When the Legal Services Act came into force, the predicted stampede for external funding didn’t quite happen but with market consolidation and modernisation upon us, things are starting to hot up. PWC’s latest review of law firms suggested: “the law firm of the future may not be a partnership of lawyers, but instead be a multi-disciplinary partnership, a public company or a financial investor-backed private company”.

Swift change in the way services are delivered, a deep analytics driven understanding of the client’s business (tech/AI investment required) and a much broader and solutions focussed offering are all likely to be required - this would lead to deeper wider client relationships and less law firms on client panels. To be at the table as one of the law firms of the future, significant investment and future proofing will be needed. The partnership model doesn’t make things easy and firms are looking at other ways to fund change and growth.

Certainly a float seems to have been the favoured option to date: Gateley floated on AIM in 2015; then Gordon Dadds (which has been buying up smaller firms) in 2017. Keystone joined the club earlier this year....in 2014, private equity firm Root Capital injected £3.15m into Keystone, with the firm subsequently achieving annual revenue growth of more than 20%. It floated in early 2018 and posted a further 24% growth in revenues in its first post IPO results.

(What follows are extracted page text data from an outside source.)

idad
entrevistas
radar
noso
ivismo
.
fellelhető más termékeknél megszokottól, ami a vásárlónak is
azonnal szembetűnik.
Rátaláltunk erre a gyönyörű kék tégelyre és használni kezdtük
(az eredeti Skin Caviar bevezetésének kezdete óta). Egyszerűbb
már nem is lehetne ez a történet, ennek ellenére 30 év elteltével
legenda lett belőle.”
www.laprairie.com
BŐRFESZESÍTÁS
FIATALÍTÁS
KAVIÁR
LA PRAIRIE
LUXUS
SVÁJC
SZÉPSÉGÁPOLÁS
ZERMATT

One of the latest firms to list is Rosenblatt - interestingly it has set aside £5m-£7m (of the multi £m raised) to use for developing its own third party litigation funding (another significant area of growth). 

PE backed Knights is raising circa £50m from its listing...and Keoghs, DWF and now large city/international firm Fieldfisher are all allegedly mulling a float... the game is changing and momentum is really starting to build.

Will PE have a role to play? Whilst private equity houses have more generally focussed elsewhere, the legal sector offers steady and relatively safe returns and with proper investment, perhaps across a portfolio of law firms, there may be some significant opportunities going forwards. Knights, Keoghs and Keystone have all been PE funded.

Wherever the funds come from, it must be quite scary if your main competitor suddenly takes a new direction, has multi millions to spend and starts achieving phenomenal growth!

And of course with the funds in place, buying out the superstars in a competitor firm is a way to make the otherwise impossible merger happen...

...lots to consider ..watch this space.. but don’t miss the boat!